The settled rule is that the complainant’s withdrawal of his complaint, or desistance from pursuing the same, does not necessarily warrant the dismissal of the administrative case. The outcome of an administrative action cannot depend on the will or pleasure of the complainant who, for reasons of his own, may condone what may be detestable. Certainly, complainant’s desistance cannot divest this Court of its jurisdiction, under Section 6, Article VIII of the Constitution,15 to investigate and decide complaints against erring employees of the judiciary. Otherwise stated, such unilateral act does not bind this Court on a matter relating to its disciplinary power.16
However, there are instances where an administrative case cannot proceed without the active cooperation of the complainant. In such cases, this Court finds itself with hardly any alternative but to dismiss the complaint.17 Here, complainant Licudine withdrew her complaint, leaving the charges against respondents unsubstantiated.
We agree with the finding of DCA Perez that the record is bereft of any evidence showing that respondents benefited materially from the transactions of the parties in the subject civil case as charged in the complaint.1awphi1.nét
However, we cannot go along with the finding of DCA Perez that respondents "initiated" the parties’ amicable settlement of the money judgment. In the first place, complainant’s withdrawal of the complaint only shows that there is no truth in her charges. Secondly, there is nothing in the record which positively shows that respondents initiated the amicable settlement of the money judgment. Specifically, the allegation that respondent Atty. Saquilayan demanded and received from herein complainant ₱2,000.00 as his "professional fee" for "initiating" the questioned agreement has not been proved.

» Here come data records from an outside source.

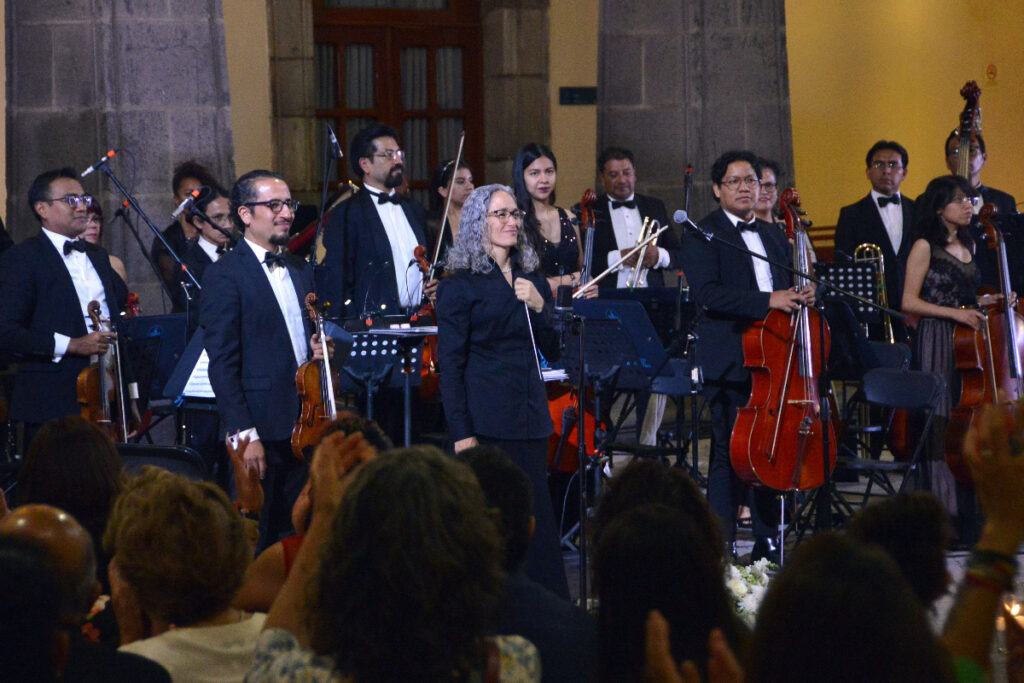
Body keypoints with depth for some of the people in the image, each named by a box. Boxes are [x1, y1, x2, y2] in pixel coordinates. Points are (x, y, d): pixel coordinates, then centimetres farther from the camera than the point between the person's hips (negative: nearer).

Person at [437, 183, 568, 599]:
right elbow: (450, 365, -5)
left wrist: (539, 306, -4)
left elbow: (554, 351, 13)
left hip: (531, 419, 5)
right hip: (486, 421, -5)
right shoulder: (460, 284, -1)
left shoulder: (532, 280, 15)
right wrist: (460, 432, -12)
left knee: (538, 514, 3)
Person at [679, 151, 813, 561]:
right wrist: (768, 300, -22)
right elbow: (707, 293, -14)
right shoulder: (702, 235, -1)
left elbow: (787, 286, 25)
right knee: (729, 453, -7)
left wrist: (802, 296, -1)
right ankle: (721, 549, -2)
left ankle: (766, 544, 15)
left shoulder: (774, 236, 21)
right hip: (728, 362, -6)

In administrative proceedings, the complainant has the burden of proving by substantial evidence the allegations in his complaint.18 In the absence of contrary evidence, what will prevail is the presumption that the respondents have regularly performed their official duties,19 as in this case.

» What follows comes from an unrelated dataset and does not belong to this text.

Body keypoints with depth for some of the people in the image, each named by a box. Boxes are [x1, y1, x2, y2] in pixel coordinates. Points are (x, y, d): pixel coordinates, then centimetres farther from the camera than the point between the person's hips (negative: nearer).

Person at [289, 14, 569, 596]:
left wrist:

WHEREFORE, the instant administrative complaint against Branch Clerk of Court Wilfredo P. Saquilayan and Sheriff Wilmar M. De Villa of the Regional Trial Court, Branch 21, Imus, Cavite is DISMISSED.
SO ORDERED.
Puno, (Chairman), Panganiban, Corona, and Carpio-Morales, JJ., concur.
Footnotes
1 Rollo, at 1.
2 Annexes "B" and "B-1" (receipts) of letter-complaint, id., at 10.
3 Annex "C", id., at 11.
4 Annexes "D" (receipt dated January 8, 1998 for ₱10,000.00); "F" (receipt dated January 19, 1998 for ₱20,000.00); and "G" (receipt dated January 30, 1998 for P40,000.00), id., at 12-15.
5 Annex "A", id., at 7-8.
6 Letter-complaint, id., at 3.
7 Rollo, at 17-18.
8 Id., at 21-22.
9 Id., at 23-24; 32-34; 45-48.
10 Id., at 25-31
11 Id., at 36.
12 Id., at 35.
13 Id., at 36-37.
14 Id., at 39-43.
15 "Section 6. The Supreme Court shall have administrative supervision over all courts and the personnel thereof."

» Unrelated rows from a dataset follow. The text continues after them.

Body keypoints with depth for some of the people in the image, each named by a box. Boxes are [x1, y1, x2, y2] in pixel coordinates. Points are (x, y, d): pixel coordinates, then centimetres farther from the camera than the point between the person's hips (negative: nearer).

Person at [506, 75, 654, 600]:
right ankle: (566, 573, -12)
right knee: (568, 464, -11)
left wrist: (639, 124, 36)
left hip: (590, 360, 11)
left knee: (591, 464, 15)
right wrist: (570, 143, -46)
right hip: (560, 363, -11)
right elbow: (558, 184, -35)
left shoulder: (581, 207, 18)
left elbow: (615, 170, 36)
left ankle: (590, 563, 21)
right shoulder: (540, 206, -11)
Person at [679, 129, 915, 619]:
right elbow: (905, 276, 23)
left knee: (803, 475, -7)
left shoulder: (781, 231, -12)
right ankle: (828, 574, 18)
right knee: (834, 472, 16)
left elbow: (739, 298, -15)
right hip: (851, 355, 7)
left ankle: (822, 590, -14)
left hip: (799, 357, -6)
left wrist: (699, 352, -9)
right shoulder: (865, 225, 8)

16 Enojas, Jr. vs. Gacott, Jr., 322 SCRA 272, 278-279 (2000); Agulan, Jr. vs. Fernandez, 356 SCRA 162, 173 (2001); Rizon vs. Zerna, 365 SCRA 315, 319 (2001).
17 Dagsa-an vs. Conag, 290 SCRA 12, 14 (1998).
18 Sarmiento vs. Salamat, 364 SCRA 301, 308 (2001), citing Lorena vs. Encmienda, 302 SCRA 632, 641, (1999) and Cortes vs. Agcaoili, 294 SCRA 423, 456 (1998).
19 Sarmiento vs. Salamat, id., citing Onquit vs. Binamira-Parcia, 297 SCRA 354, 364 (1998).